Both Titan and Shingo will be going into night three of Best of the Super Juniors hurting from Monday night’s group matches. Titan narrowly escaped his match with Yoshinobu Kanemaru on night one with a victory thanks to the Immortal pin that went wildly against the run of the match. Shingo meanwhile emerged bruised from a war with SHO that could well end up being the match of the tournament. While both have two points on the board, the stakes for both are very different, Titan being a relative underdog in the tournament, and Takagi many people’s favourite.

That said, Takagi has made no bones about the fact he feels this may be a difficult match for him. With no in person experience of wrestling in Mexico, Takagi has said he finds wrestling luchadores ‘challenging’, and that he will have his work cut out to dictate the pace in this match. The decided clash in styles should make this an interesting one to watch.

Tiger Mask (1-0) vs Yoshinobu Kanemaru (0-1)

Tiger Mask is entering BOSJ with a knee injury, one which was exploited and exacerbated by TAKA Michinoku on night one. That puts him against a decided disadvantage against TAKA’s Suzuki Gun stablemate Kanemaru, who will no doubt exploit Tiger’s hurt knee to the fullest. Kanemaru also dominated another masked man in Titan during the opening bout and will definitely seek to try and remove Tiger’s hood.

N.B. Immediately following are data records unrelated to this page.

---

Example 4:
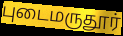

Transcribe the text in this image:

புடைமருதூர்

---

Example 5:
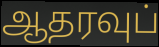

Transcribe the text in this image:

ஆதரவுப்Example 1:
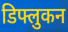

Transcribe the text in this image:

डिफ्लुकन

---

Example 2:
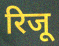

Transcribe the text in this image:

रिजू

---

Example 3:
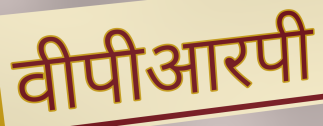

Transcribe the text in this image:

वीपीआरपी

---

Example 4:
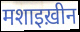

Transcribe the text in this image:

मशाइख़ीन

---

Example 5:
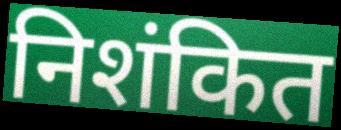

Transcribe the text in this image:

निशंकित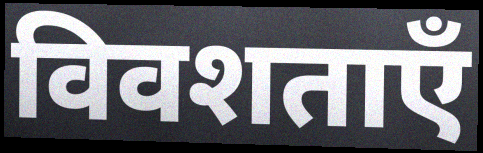
विवशताएँ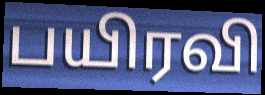
பயிரவி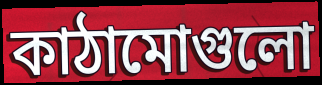
কাঠামোগুলো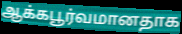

An exact copy and paste of Michinoku’s tactics by Kanemaru would forget one thing though: that Michinoku lost to Tiger Mask on night one. Tiger Mask’s resiliency was evident on the opening night as he secured victory with a Tiger Suplex. This will be the third singles meeting between Tiger Mask and Kanemaru, the third straight year that both men have been in the same block of BOSJ. They stand at one win apiece; could thsi be the rubber match between the two?

AKA Michinoku (0-1) vs Jonathan Gresham (0-1)

While Michinoku and Gresham will both be going into this match with an air of bitterness after two narrow losses in night one, this has to be one of the most intriguing clashes of the tournament. Michinoku and Gresham are two of the greatest technical masters of the game, and in many ways this feels like a generational clash, Gresham being the modern blend of technical and aerial wrestling that Michinoku was years before. 

Their one in-ring meeting was in February at Honor Rising, a bout that saw Gresham pick up a tag team victory over Michinoku and Zack Sabre Junior with an Octopus hold submission on TAKA. Repeating that win would certainly ease the frustration of being pinned by Marty Scurll on night one.